Chicago organizations collecting donations for Puerto Rico after Hurricane Maria

CHICAGO -- People are still dealing with serious issues in Puerto Rico, following Hurricane Maria.

There is no doubt that as soon as people in the Chicago area learned about the devastation in Puerto Rico, the donations started pouring in. But now, many of those collecting those donations are running into a major obstacle: How to get these thousands of items to the island and into the hands of those who need them the most.

Paloma Vasquez and her Chicago firefighter husband took it upon themselves to collect a truck full of donations for Puerto Rico and now they can't find anyone to ship it to the island.
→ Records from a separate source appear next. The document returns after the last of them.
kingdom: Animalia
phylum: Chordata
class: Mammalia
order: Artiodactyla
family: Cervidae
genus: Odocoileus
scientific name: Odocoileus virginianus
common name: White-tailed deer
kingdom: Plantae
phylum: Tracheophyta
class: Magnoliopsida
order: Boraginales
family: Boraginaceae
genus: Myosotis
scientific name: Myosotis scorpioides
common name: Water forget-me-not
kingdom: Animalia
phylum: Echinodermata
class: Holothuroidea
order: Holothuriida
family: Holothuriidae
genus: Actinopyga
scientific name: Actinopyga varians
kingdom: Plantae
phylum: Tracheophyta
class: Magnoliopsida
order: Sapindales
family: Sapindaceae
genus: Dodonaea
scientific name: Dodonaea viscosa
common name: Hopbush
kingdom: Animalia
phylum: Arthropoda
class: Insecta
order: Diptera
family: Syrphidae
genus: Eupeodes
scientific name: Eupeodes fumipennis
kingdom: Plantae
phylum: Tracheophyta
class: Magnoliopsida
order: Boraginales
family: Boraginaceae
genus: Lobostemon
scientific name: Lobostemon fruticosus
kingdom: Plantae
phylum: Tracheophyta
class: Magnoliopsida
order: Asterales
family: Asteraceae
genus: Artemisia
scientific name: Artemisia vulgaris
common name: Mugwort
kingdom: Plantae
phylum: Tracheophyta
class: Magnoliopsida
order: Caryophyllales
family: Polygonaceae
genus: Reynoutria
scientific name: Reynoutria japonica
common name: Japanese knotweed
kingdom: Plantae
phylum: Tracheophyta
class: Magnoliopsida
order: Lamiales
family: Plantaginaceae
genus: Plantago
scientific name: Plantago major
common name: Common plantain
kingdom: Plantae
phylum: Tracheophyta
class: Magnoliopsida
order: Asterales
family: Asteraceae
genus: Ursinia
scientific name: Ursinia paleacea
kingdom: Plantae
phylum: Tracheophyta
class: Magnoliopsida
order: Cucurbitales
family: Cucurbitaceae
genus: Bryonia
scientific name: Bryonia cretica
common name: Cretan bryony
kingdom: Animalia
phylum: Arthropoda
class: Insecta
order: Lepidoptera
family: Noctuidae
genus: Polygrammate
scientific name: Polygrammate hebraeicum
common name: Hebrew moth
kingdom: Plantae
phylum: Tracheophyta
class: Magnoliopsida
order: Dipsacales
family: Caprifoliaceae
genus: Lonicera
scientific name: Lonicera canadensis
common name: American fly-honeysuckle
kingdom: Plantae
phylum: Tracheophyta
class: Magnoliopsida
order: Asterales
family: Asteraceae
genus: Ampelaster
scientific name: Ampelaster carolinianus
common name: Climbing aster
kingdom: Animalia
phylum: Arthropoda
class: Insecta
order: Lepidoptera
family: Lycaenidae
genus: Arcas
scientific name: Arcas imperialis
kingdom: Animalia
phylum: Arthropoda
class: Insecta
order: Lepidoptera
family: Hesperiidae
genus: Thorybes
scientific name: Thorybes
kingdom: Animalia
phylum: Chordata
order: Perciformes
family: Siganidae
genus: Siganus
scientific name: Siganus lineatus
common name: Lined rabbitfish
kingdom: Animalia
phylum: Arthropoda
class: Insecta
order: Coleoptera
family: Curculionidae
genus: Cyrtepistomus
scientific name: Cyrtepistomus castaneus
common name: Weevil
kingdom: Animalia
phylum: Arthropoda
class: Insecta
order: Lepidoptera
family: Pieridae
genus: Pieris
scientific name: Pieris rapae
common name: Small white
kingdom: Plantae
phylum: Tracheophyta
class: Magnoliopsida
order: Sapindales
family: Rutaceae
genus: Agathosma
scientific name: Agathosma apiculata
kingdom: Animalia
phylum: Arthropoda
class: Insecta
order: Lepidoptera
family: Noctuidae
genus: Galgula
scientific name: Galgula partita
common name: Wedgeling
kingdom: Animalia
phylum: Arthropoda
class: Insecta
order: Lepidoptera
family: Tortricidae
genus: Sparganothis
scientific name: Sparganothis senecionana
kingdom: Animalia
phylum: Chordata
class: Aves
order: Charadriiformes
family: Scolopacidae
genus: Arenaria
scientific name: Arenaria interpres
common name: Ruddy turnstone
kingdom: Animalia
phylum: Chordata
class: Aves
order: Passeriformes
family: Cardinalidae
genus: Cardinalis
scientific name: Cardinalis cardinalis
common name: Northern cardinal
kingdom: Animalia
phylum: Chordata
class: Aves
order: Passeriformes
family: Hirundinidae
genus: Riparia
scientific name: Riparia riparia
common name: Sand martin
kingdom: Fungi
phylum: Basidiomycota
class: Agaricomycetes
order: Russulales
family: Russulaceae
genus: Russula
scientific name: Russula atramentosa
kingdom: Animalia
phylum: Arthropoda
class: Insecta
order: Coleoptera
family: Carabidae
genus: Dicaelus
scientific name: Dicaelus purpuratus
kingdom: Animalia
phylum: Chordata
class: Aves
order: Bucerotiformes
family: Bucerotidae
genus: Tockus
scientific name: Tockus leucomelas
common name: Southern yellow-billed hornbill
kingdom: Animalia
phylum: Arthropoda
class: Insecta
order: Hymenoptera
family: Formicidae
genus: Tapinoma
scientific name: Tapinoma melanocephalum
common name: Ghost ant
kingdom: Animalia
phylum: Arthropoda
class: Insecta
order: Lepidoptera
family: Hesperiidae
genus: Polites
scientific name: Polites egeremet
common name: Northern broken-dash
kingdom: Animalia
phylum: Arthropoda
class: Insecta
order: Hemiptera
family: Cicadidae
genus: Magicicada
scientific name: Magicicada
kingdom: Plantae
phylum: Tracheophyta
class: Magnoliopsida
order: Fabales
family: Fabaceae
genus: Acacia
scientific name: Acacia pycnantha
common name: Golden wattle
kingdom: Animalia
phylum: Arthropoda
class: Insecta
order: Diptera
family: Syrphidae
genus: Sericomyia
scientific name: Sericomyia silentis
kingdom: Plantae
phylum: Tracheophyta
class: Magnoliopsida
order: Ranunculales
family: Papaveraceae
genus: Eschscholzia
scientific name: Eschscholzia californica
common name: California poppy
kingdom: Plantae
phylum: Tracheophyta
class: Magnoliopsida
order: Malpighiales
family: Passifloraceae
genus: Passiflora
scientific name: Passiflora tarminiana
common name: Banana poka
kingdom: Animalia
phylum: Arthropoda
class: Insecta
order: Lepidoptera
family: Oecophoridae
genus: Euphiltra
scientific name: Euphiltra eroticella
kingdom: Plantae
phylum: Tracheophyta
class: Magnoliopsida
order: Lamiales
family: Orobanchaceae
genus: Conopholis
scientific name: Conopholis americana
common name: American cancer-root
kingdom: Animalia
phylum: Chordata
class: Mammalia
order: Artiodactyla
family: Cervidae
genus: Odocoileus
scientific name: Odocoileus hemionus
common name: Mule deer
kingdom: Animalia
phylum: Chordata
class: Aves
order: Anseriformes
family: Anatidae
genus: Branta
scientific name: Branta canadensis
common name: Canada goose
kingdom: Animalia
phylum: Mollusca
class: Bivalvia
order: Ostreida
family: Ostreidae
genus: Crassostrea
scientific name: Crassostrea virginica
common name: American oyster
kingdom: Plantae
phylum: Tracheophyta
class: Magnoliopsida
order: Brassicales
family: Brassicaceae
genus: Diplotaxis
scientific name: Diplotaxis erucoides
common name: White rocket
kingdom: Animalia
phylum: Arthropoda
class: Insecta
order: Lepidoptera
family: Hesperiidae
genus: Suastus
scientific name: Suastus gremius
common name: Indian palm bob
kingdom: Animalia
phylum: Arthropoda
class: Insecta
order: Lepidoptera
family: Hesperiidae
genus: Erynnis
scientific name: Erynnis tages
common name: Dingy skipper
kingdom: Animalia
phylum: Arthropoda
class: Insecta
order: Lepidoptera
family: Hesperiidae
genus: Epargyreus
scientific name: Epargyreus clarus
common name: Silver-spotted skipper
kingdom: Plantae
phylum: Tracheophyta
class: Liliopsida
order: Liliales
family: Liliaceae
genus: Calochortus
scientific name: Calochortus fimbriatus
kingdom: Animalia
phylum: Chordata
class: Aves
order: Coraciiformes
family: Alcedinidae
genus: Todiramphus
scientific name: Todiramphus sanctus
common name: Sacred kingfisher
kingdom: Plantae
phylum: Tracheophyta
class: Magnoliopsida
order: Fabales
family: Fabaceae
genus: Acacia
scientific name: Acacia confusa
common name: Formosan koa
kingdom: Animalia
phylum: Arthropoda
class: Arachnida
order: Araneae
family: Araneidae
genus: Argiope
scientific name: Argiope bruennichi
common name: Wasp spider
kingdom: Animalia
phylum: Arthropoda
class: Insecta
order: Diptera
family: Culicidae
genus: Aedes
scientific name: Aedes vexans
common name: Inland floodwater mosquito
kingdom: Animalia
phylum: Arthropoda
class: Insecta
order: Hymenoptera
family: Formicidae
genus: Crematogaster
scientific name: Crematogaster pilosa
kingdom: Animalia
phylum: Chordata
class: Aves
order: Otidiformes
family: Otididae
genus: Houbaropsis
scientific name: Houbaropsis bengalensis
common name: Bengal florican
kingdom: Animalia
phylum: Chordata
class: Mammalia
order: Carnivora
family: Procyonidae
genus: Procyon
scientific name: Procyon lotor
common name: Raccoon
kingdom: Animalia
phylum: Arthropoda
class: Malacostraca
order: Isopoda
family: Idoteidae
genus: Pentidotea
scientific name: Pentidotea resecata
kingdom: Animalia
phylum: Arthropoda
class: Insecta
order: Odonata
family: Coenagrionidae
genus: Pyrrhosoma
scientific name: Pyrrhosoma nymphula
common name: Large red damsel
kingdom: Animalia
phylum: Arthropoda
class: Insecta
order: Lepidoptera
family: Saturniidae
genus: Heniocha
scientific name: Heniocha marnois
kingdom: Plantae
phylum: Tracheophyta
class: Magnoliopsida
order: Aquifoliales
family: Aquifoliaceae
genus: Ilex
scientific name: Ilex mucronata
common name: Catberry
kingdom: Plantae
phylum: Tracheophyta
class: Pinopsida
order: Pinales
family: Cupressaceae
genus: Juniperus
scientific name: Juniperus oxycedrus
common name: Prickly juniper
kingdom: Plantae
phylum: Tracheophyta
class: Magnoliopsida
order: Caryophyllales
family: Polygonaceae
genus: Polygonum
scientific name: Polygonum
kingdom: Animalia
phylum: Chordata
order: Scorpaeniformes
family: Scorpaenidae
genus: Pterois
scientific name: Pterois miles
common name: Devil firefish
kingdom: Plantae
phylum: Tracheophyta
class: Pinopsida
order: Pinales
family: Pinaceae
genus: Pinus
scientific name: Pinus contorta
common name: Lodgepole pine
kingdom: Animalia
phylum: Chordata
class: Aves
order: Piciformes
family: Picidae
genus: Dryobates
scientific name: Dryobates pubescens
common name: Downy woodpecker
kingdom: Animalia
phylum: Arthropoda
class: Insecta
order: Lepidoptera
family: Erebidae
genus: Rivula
Julian Seda, one of the founders of Puerto Rico Rising, an organization formed right after Hurricane Maria destroyed the U.S. territory, said they called upon private moving companies with business in Illinois and Puerto Rico who agreed to take the 49,000 items donated in two drives held in Chicago and ship them to five specific towns on the island.

“The reason we did that is because we knew the government has its hand full and we also didn`t want help stuck in the ports,” Seda said.

Julian who was doing inventory on everything donated, hopes the first shipment from Puerto Rico Rising leaves Chicago by the end of this week.

Another organization taking a different approach to getting supplies down to Puerto Rico as quickly as possible is the Puerto Rican Agenda. They started a fundraising campaign called planes and pallets.

So far, they have sent two planes full of donations to Puerto Rico.

Cristina Pacione Zayas from the Puerto Rican Agenda has a piece of advice for people with donations.

“Until you’ve identified a place that has a very clear plan of how to deliver and distribute once on the island, you need to hold onto those supplies,” she said.

Another option for donations is to think forward about the thousands of people leaving Puerto Rico looking for a better future in places like Chicago. They will certainly need help when they arrive at the windy city.

“There’s going to be a need for different types of clothing that they don’t typically have in Puerto Rico. Think about it we have all four seasons and the polar vortex. They had to leave everything behind. They are starting over in many ways.

The bottom line is that it’s important to find a place that is receiving the donations and already has contacts to send them to Puerto Rico.